Aridiel asintió imperceptiblemente. Tenía la mirada acuosa y Sertherion captó un leve temblor en sus labios. Jamás daba muestras de debilidad en su presencia, ni en presencia de nadie, aunque apenas pudiera andar sin ayuda, se negaba a que la auxiliaran y prohibía terminantemente el acceso a su cámara, a pesar de su estado, salvo que no fuera requerido por ella. Sertherion la miró en silencio, estaba de pie a unos pasos de ella.

- He tenido sueños terribles.

- Solo son sueños, madre. No deberíais darles más importancia.

- No, Sertherion. Me están robando la vida… - Murmuró, volviendo la vista hacia su primogénito con una expresión que jamás había visto en aquellos ojos. El miedo brillaba en las pupilas de su madre. – Tu eres fuerte… Sertherion, eres toda mi esperanza. Rezo por ti a Belore, él me escucha, sus bendiciones están contigo… pero ya no están conmigo.

Sertherion se acercó y se arrodilló ante el sillón, agarrando las manos de Aridiel. Se le antojaron frágiles y frías, era difícil creer que alguna vez hubieran sostenido la espada de la familia, que la hubieran blandido contra aquellos que pretendían conquistar sus tierras. La miró desde su posición, estrechando aquellas manos entre las suyas, grandes y fuertes.

- Siempre habéis actuado bajo su bendición, madre. Nada habéis hecho que pueda ofenderle. No habléis así, como si hubieseis caído en la ignominia.

- Ampárate en él… hijo mío. Protege con celo a tu sangre, la sangre es muy importante. He entregado mi vida para perpetuarla… protégela, por favor… no permitas que nada la toque, no permitas que se pierda y mantén tu corazón limpio, siempre cerca de Belore… mantenlos a todos cerca de Él.

Besó sus manos con un extraño nudo en el estómago. Aridiel jamás le había hablado así, y aunque sus ojos no dejaran escapar las lágrimas, Sertherion sabía que era lo más parecido a un llanto que jamás escucharía de los labios de su madre.

- Os prometo que cuidaré de la sangre y el legado, madre. No sufráis por eso... Ya no debéis sufrir más. Belore está con vos y deberíais descansar, no llenéis vuestro espíritu con pensamientos funestos, los sueños nunca marcaron el destino de los hombres.

- Quiera Belore que eso sea cierto… hijo mio. Quiera Belore…

Aridiel se incorporó, y se tensó cuando Sertherion intentó ayudarla a levantarse, mirándole con la barbilla levantada y haciéndole un gesto para que se apartara. Se levantó con esfuerzo, y se agarró del brazo de su hijo, deslizando los pies en los zapatos de piel de cabritillo que reposaban sobre la alfombra. Se sentía menguar a su lado, un junco seco y quebradizo al lado de un roble de ramas anchas y tronco robusto, se sentía pequeña y orgullosa de haberle traído al mundo, aunque la angustia le atenazase las entrañas con un miedo irracional y un deseo de protección que era incapaz de materializar.

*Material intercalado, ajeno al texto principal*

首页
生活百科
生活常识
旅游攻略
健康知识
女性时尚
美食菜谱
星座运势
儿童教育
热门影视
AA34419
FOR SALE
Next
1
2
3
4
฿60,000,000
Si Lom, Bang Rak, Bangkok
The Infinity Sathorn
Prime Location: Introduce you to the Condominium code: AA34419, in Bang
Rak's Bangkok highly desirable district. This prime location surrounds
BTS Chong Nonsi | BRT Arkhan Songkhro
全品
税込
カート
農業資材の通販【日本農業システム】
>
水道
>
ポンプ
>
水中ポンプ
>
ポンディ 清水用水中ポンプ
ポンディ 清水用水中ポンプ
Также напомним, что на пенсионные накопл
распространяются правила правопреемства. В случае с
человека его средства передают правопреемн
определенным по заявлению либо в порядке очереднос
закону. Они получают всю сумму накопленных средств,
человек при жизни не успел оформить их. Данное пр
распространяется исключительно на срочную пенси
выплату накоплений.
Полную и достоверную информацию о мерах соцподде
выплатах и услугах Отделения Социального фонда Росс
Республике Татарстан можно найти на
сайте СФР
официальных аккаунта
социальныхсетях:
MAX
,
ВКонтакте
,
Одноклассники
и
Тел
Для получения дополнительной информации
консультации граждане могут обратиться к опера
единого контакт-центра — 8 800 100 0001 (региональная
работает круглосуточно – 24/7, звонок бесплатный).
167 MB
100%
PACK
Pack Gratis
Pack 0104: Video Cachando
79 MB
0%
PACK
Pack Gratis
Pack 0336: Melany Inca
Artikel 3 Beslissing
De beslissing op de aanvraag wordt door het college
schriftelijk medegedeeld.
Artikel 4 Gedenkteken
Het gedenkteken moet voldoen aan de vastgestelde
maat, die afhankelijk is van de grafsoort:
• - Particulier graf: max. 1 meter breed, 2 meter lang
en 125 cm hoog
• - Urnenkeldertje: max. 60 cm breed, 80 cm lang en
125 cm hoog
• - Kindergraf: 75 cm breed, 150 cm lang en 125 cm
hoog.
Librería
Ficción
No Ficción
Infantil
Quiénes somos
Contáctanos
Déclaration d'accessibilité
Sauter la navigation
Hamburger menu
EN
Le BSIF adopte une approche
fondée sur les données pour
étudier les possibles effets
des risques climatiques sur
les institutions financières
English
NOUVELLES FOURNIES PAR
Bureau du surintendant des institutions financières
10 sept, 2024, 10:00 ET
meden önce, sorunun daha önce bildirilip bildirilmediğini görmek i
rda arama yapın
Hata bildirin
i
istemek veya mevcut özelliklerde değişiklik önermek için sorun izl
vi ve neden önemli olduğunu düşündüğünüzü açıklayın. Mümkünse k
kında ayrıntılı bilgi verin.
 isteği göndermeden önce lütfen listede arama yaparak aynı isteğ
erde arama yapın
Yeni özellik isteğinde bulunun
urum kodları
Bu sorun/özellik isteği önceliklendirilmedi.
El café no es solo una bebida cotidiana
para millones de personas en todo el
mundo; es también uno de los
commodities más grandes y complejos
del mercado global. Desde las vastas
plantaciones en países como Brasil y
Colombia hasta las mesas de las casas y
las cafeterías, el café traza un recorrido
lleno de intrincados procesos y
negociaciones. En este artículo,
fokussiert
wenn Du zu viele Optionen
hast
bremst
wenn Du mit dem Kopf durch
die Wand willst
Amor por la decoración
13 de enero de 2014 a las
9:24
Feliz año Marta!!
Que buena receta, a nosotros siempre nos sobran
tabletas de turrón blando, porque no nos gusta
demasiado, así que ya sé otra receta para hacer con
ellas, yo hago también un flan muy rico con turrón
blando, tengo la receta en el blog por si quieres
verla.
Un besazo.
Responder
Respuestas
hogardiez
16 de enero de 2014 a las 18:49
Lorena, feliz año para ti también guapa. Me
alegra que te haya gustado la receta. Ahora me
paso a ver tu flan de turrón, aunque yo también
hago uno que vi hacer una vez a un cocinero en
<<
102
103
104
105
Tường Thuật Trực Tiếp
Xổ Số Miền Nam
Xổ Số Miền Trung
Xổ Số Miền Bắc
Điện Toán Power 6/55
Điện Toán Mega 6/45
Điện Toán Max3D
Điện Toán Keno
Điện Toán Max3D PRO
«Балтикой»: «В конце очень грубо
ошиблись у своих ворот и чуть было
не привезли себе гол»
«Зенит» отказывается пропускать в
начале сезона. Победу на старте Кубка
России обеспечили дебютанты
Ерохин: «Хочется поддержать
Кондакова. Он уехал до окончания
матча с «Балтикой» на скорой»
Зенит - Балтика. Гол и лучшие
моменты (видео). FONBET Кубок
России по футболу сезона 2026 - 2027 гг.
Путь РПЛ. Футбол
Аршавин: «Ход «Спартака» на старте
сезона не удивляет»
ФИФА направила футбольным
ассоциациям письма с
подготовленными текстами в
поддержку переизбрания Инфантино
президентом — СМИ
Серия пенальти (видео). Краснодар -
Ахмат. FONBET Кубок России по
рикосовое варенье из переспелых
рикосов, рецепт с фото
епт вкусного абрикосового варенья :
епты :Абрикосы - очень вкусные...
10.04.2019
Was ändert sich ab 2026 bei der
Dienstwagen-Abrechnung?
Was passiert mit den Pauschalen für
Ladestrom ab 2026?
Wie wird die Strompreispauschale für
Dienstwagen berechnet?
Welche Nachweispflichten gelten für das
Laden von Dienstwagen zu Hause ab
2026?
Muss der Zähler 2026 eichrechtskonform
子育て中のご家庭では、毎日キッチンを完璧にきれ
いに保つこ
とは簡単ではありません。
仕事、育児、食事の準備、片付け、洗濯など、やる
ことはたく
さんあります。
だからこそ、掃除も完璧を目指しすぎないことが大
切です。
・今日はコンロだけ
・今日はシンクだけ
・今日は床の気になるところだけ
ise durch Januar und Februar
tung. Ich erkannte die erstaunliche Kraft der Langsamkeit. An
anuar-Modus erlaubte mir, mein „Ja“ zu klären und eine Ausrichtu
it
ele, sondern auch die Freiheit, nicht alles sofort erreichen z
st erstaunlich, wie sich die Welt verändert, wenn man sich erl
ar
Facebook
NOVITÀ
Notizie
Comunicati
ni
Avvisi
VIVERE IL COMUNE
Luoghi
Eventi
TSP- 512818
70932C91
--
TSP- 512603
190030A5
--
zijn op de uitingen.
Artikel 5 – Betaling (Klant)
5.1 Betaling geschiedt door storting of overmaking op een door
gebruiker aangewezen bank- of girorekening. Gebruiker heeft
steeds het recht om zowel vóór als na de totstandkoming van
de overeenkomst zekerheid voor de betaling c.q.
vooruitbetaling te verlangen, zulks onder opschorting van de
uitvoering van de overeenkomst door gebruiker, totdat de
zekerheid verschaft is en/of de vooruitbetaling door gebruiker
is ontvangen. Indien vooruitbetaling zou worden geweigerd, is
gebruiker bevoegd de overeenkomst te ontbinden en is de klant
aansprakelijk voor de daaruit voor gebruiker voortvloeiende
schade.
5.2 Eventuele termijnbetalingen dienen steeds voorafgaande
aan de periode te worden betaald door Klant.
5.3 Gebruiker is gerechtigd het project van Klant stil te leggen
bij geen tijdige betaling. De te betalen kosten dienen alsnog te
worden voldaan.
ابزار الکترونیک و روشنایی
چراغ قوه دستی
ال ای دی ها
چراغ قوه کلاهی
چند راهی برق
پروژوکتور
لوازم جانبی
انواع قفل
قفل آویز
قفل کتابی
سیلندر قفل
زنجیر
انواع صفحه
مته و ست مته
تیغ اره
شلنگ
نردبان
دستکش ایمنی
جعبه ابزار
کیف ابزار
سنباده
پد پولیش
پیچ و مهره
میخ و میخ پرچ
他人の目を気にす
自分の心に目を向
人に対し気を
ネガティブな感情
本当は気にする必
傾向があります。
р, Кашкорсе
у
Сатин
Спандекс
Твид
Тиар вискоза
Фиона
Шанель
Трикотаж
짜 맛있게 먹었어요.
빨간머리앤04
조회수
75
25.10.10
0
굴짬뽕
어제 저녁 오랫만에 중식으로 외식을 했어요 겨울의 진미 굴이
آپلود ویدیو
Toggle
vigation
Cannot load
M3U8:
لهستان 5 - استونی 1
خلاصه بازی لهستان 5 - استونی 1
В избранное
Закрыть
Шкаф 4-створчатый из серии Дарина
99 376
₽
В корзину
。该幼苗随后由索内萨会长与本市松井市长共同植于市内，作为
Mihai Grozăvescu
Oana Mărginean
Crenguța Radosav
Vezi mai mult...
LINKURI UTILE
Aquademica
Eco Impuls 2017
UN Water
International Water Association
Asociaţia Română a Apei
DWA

- Acompáñame a la jaula. Quiero ver a los halcones.


El revuelo de las aves sorprendió al amanecer con la estridencia de sus graznidos. Los rayos del sol comenzaban a espantar las sombras argentas del jardín cuando la puerta de la jaula forjada se abrió y Sertherion salió portando a la matriarca en sus brazos. Sus ojos se enfrentaron al nuevo amanecer con entereza, mientras estrechaba el cuerpo sin vida entre sus brazos. Solo reposaba en ellos, como una doncella, una muñeca de porcelana fina y frágil que mantenía los ojos cerrados. Cruzó el jardín en silencio, con los pies descalzos de su madre balanceándose como los de una niña que es devuelta al lecho tras quedarse dormida en brazos de un padre. Su corazón estaba preparado… había velado por ella durante años, viéndola apagarse como las flores arrancadas de la tierra, y esa noche había exhalado su último suspiro en sus brazos, cantando las antiguas canciones de su gente, las que trajeron de más allá del océano, que hablaban de bendiciones y esperanzas, de la fortaleza de la sangre.

- Avisad en la corte. Aridiel Lamarth’dan, la Dama del Halcón, ha sido reclamada por Belore.

La criada se llevó las manos a la boca al verle llegar, se le inundaron los ojos de lágrimas y asintió, inclinándose con torpeza y echándose a correr por la galería que daba acceso a la casa.

Quel’thalas lloró la pérdida de la Dama, y su sangre guardó el luto y el llanto con la dignidad de los Lamarth’dan. Aridiel había luchado hasta el último aliento en un sinfín de batallas y a pesar de haber caído ante la enfermedad fue despedida por su pueblo como la guerrera que siempre había sido.